Zawartość cholesterolu w osoczu należy do czynników mocno działających na postęp miażdżycy. Ryzyko pojawienia się tego schorzenia jest tym wyższe im wyższe jest jego stężenie. Dlatego w profilaktyce miażdżycy bardzo duży nacisk kładzie się na utrzymanie stężenia cholesterolu w pewnych granicach. Na koncentrację cholesterolu ma wpływ co niemiara elementów: palenie papierosów, genetyczne skłonności, skład diety, napoje alkoholowe, wysiłek fizyczny (ten wpływa bardzo korzystnie), nadwaga (która akurat jest bardzo niekorzystna). Zawartość całkowitego cholesterolu w osoczu nie powinna przewyższać 200 mg/dL (5.2 mmol/L). Jeżeli zawartość ta przekracza 300 mg/dL (7,8 mmol/L) wypada rozpatrywać ją jako alarmową, gdyż łączy się ona z całkiem dużym niebezpieczeństwem choroby. Niemniej jednak koncentracja całkowitego cholesterolu nie jest jedynym czynnikiem mającym wpływ na poziom ryzyka. Substancja ta występuje bowiem w dwu postaciach: w formie dobrego cholesterolu - lipoprotein HDL, jak też lipoprotein LDL - złego cholesterolu. Lipoproteiny LDL (lipoproteiny o małej gęstości) przekazują cholesterol z wątroby do różnych organów, a zatem również do ścian arterii (miażdżycowych blaszek). Lipoproteiny HDL (lipoproteiny o dużej gęstości) przenoszą analizowany przez nas związek w kierunku przeciwstawnym (a więc usuwają one cholesterol również ze ścian naczyń krwionośnych), toteż znaczne ich stężenie zmniejsza niebezpieczeństwo miażdżycy. Zawartość złego cholesterolu (LDL) nie powinno przewyższać 135 mg/dL (3,5 mmol/L).

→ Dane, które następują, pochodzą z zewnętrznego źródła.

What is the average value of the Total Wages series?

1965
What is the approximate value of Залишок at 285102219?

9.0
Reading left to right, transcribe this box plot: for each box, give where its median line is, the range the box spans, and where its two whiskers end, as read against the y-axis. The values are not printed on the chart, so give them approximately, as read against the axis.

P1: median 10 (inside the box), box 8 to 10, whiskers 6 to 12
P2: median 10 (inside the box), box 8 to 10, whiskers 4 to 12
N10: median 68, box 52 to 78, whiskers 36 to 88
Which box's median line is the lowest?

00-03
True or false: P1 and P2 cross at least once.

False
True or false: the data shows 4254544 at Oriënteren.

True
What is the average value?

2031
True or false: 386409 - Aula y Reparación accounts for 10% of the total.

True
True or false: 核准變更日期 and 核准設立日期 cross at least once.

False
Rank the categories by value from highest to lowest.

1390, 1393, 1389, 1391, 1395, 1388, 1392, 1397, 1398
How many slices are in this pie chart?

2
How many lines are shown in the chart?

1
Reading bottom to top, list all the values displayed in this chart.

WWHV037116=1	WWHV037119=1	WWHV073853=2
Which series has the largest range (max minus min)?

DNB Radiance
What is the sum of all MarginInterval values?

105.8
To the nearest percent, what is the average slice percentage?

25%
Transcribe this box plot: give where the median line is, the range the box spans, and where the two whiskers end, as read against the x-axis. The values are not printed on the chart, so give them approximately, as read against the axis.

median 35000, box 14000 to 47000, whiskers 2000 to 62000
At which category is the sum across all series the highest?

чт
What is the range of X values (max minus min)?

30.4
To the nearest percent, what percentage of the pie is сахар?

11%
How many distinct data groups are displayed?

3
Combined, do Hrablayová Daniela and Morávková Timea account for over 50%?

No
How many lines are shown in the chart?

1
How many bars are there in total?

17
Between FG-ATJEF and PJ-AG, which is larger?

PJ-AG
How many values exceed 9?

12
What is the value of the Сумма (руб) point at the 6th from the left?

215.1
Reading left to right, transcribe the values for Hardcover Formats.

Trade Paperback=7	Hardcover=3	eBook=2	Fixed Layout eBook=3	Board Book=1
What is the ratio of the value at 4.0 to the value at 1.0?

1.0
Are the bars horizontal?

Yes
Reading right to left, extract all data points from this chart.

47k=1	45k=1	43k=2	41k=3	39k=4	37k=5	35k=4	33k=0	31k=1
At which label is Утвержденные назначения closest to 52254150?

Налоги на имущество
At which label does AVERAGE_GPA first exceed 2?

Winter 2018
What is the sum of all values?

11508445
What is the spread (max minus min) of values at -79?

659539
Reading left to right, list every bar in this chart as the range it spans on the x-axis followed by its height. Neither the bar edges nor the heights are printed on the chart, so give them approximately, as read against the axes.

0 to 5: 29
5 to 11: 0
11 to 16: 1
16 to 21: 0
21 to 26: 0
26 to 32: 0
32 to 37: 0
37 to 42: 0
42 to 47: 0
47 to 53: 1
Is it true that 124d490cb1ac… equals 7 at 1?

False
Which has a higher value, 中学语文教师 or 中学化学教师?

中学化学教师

Poprzez stosowną dietę zawartość cholesterolu da się całkiem skutecznie korygować (u większości ludzi, jednak nie u wszystkich): należy stronić pokarmów mających spore ilości cholesterolu. Do pokarmów specjalnie obfitujących w tą substancję należą: żółtka jaj, tłuste wędliny, masło, podroby. Dieta obniżająca stężenie cholesterolu powinna mieścić sporo pokarmów pochodzenia roślinnego, obfitujących w włóknik, składniki mineralne i witaminy. Nie wypada do tego unikać wysiłku fizycznego, palenia tytoniu należy się tymczasem wystrzegać. Niestety u wielu jednostek nie da się dość skutecznie zmniejszyć stężenia cholesterolu przez zdrowy tryb życia. Ustrój jest w stanie samodzielnie syntetyzować cholesterol i u jednostek z genetycznymi predyspozycjami koncentracja tego związku może być zanadto wysoka mimo aktywności fizycznej i adekwatnej diety. U takich ludzi jedynym sposobem na obniżenie stężenia cholesterolu jest przyjmowanie właściwych farmaceutyków.